Nouvelle critique de « Mouse: P.I. For Hire » – un Doom en noir et blanc sur les souris.

Nouvelle critique de « Mouse: P.I. For Hire » – un Doom en noir et blanc sur les souris.

16 hardware

Paramètre Minimum Recommandé Processeur Intel Core i5‑9500 (3,0 GHz) / AMD Ryzen 5 3400G (3,7 GHz) Intel Core i5‑9600 (3,1 GHz) / AMD Ryzen 5 3600 (3,6 GHz) Mémoire vive 12 GB 16 GB Carte graphique DirectX 12 ; 6–8 GB de mémoire (NVIDIA GeForce GTX 1060 / AMD Radeon RX 580) DirectX 12 ; 8–12 GB de mémoire (NVIDIA GeForce RTX 3060 / AMD Radeon RX 7600) Disque dur 11 GB d’espace libre – Le jeu a été lancé sur PlayStation 5.

Mouse : P.I. For Hire
Qu’est‑ce qui attire l’attention ?
Dès le premier regard sur la bande-annonce «Mouse : P.I. For Hire», les joueurs s’intéressent. Il s’agit d’un dessin animé interactif dans le style des classiques Disney, mais avec des éléments de shooter et d’aventure noir. Le rôle principal est doublé par Troy Baker. Sur Steam, le projet a attiré plus d’un million cinq‑vingt‑deux mille personnes, et beaucoup se demandaient s’il y aurait quelque chose de plus que simplement un style visuel attrayant ? Il s’est avéré que les inquiétudes étaient infondées.

Graphismes
Le jeu est réalisé dans le style «rubber‑hose animation». Dans cette approche, les personnages et objets présentent des courbures fluides : genoux, coudes, doigts semblent flexibles, comme faits de caoutchouc. Cela rappelle les dessins animés des années 20 – Mickey Mouse dans «Le bateau de Willy», Oswald le lapin et Capitaine Poisson.

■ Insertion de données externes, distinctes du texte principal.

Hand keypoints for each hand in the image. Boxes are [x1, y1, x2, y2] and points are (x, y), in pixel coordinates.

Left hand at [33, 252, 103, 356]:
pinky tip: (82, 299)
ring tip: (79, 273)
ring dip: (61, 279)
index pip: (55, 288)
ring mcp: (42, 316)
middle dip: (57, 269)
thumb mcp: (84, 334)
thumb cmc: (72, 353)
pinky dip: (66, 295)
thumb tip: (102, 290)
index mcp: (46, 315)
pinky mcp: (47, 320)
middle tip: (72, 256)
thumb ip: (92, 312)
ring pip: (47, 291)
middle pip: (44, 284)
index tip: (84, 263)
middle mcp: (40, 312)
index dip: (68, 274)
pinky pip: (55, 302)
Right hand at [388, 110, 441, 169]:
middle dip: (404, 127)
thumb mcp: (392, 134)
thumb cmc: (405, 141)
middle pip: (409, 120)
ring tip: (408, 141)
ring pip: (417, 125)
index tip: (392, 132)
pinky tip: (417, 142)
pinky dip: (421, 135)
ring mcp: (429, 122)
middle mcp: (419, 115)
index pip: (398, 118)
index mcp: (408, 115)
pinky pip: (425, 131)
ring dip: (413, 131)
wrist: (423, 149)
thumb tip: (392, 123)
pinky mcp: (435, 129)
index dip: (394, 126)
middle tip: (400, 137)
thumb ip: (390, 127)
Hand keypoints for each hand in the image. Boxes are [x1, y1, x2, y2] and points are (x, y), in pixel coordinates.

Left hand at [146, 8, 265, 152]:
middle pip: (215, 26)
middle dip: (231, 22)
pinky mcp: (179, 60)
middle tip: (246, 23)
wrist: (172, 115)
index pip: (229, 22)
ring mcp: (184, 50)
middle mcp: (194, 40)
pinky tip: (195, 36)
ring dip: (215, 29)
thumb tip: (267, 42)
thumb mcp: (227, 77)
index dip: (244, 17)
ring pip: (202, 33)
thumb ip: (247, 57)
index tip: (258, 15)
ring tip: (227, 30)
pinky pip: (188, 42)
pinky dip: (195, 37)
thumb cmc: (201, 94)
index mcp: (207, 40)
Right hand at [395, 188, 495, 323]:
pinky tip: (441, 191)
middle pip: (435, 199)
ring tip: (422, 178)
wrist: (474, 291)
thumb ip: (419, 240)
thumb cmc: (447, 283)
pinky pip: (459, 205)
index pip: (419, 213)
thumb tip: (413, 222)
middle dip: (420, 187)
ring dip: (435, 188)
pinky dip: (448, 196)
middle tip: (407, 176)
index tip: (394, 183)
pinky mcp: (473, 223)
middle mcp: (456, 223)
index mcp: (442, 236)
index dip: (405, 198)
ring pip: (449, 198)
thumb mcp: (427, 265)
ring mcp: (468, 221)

* Personnages – du détective principal aux passants dans les rues de Mousbourg.
* Objets – pièces, affiches, portes qui se courbent lorsqu’elles s’ouvrent à la patte.
* Lumière et contour – nuances vives et fine ligne noire soulignent les éléments interactifs sur un environnement 3D plus simple.

Tout est réalisé en monochrome, ce qui renforce l’ambiance noires. Dans un tel monde, raconter une histoire joyeuse est difficile ; à la place, le jeu plonge dans un univers sombre de criminalité et de conflits entre souris‑métallurgistes.

Intrigue
Le protagoniste est le détective privé Jack Pepper, que le joueur contrôle. Il rappelle Max Pain : il commente les événements avec une voix fatiguée. Troy Baker apporte du contraste – son timbre et ses intonations se marient bien avec le style graphique «rubber‑hose», créant un équilibre entre drame noir et humour cartoon.

Jack collecte des fromages au lieu de trousses de premiers secours, et dans les dialogues il utilise souvent le mot «fromage». Les contrebandiers l’appellent «fromagistes», et l’arôme de cigarettes est remplacé par l’odeur de gouda. Le jeu regorge de jeux de mots et d’allusions à la pop‑culture : version souris d’Indiana Jones, réinterprétation d’«American Gothic» avec des souris au lieu d’humains.

Évaluation
L’intrigue est captivante, mais peut légèrement s’essouffler après une semaine. Néanmoins, chaque nouveau personnage est unique, et les vieux journaux dévoilent les détails de la vie à Mousbourg. La campagne dure environ 15 heures et ne semble jamais monotone grâce à la variété d’allusions et d’humour.

Conclusion : Mouse : P.I. For Hire est un mélange éclatant de noir, de shooter et d’animation classique avec des dialogues originaux et une jouabilité intéressante. Les exigences techniques sont modestes, ce qui rend le jeu accessible à un large public.